How 21st-Century Cities Can Avoid the Fate of 20th-Century Detroit
SA Forum
In , a Benjamin Disraeli novel published in 1844, a character impressed with the technological spirit of the age remarks, “I see cities peopled with machines. Certainly Manchester is the most wonderful city of modern times.”
Today, of course, Manchester is mainly associated with urban decline. There is a simple economic explanation for this, and one that can help guide cities and nations as they prepare for another technological revolution.
Although new technologies have become available everywhere, only some cities have prospered as a result. As the late economist and historian David Landes famously noted, “Prosperity and success are their own worst enemies.” Prosperous places may indeed become self-satisfied and less interested in progress. But manufacturing cities such as Manchester and Detroit did not decline because of a slowdown in technology adoption. On the contrary, they consistently embraced new technologies and increased the efficiency and output of their industries. Yet they declined. Why?
The reason is that they failed to produce new employment opportunities to replace those that are being eroded by technological change. Instead of taking advantage of technological opportunities to create new occupations and industries, they adopted technologies to increase productivity by automating their factories and displacing labor.
The fate of manufacturing cities such as Manchester and Detroit illustrates an important point: long-run economic growth is not simply about increasing productivity or output—it is about incorporating technologies into new work. Having nearly filed for bankruptcy in 1975, New York City has become a prime case of how to adapt to technological change. Whereas average wages in Detroit were still slightly higher than in New York in 1977, they are now less than 60 percent of the latter’s incomes. At a time when Detroit successfully adopted computers and industrial robots to substitute for labor, New York adapted by creating new employment opportunities in professional services, computer programming and software engineering.

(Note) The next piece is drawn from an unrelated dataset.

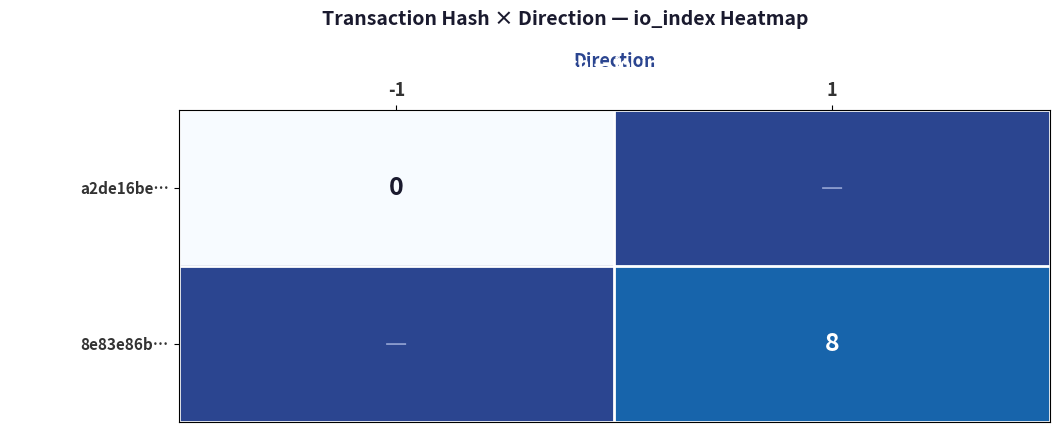

At how many categories does at least one series exceed 6?

1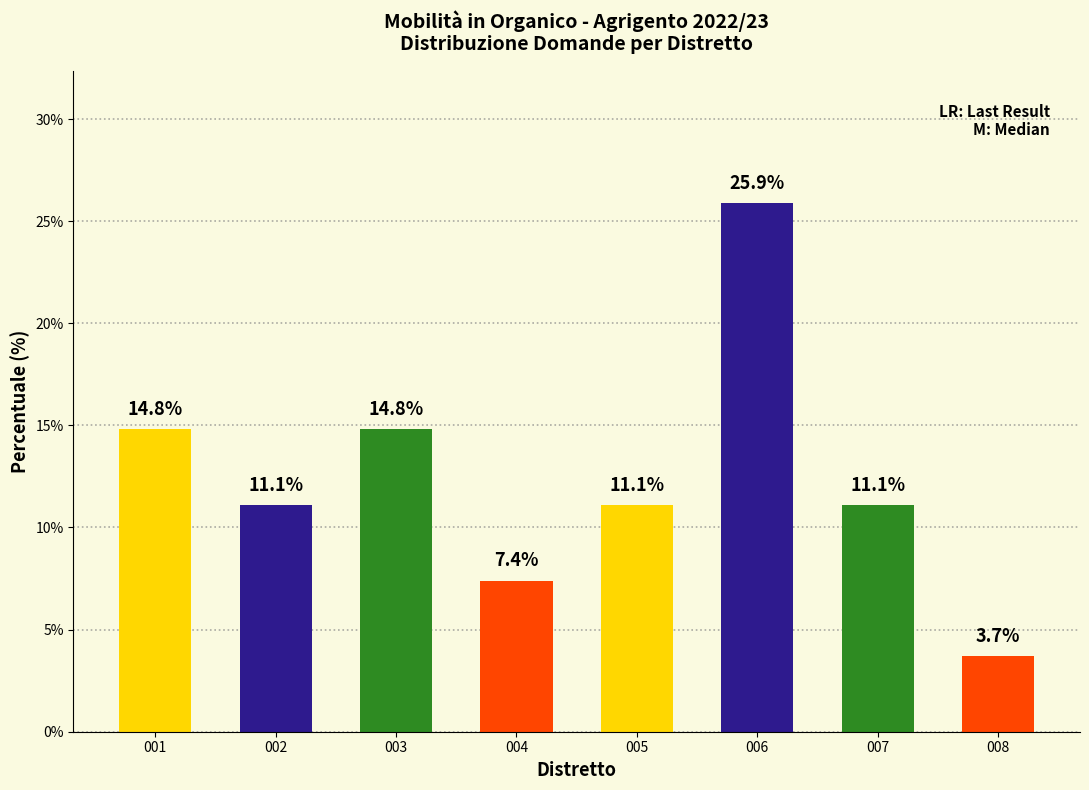

What is the value of the 8th bar from the left?

3.7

Long-run economic growth entails the eclipse of mature industries by new ones. To stave off stagnation, my own research with Thor Berger of Lund University suggests that cities need to manage the transition into new work ().
To understand how technology will alter the nature of work in the years ahead, we need to look at the tasks computers are and will be able to perform. Whereas computerization historically has been confined to routine tasks involving explicit rule-based activities, it is now spreading to domains commonly defined as nonroutine. In particular, sophisticated algorithms are becoming increasingly good at pattern recognition, and are rapidly entering domains long confined to labor. What this means is that a wide range of occupations in transportation and logistics, administration, services and sales will become increasingly vulnerable to automation in the coming decades. Worse, research suggests that the next generation of big data–driven computers will mainly substitute for low-income, low-skill jobs over the next decades, exacerbating already growing wage inequalit.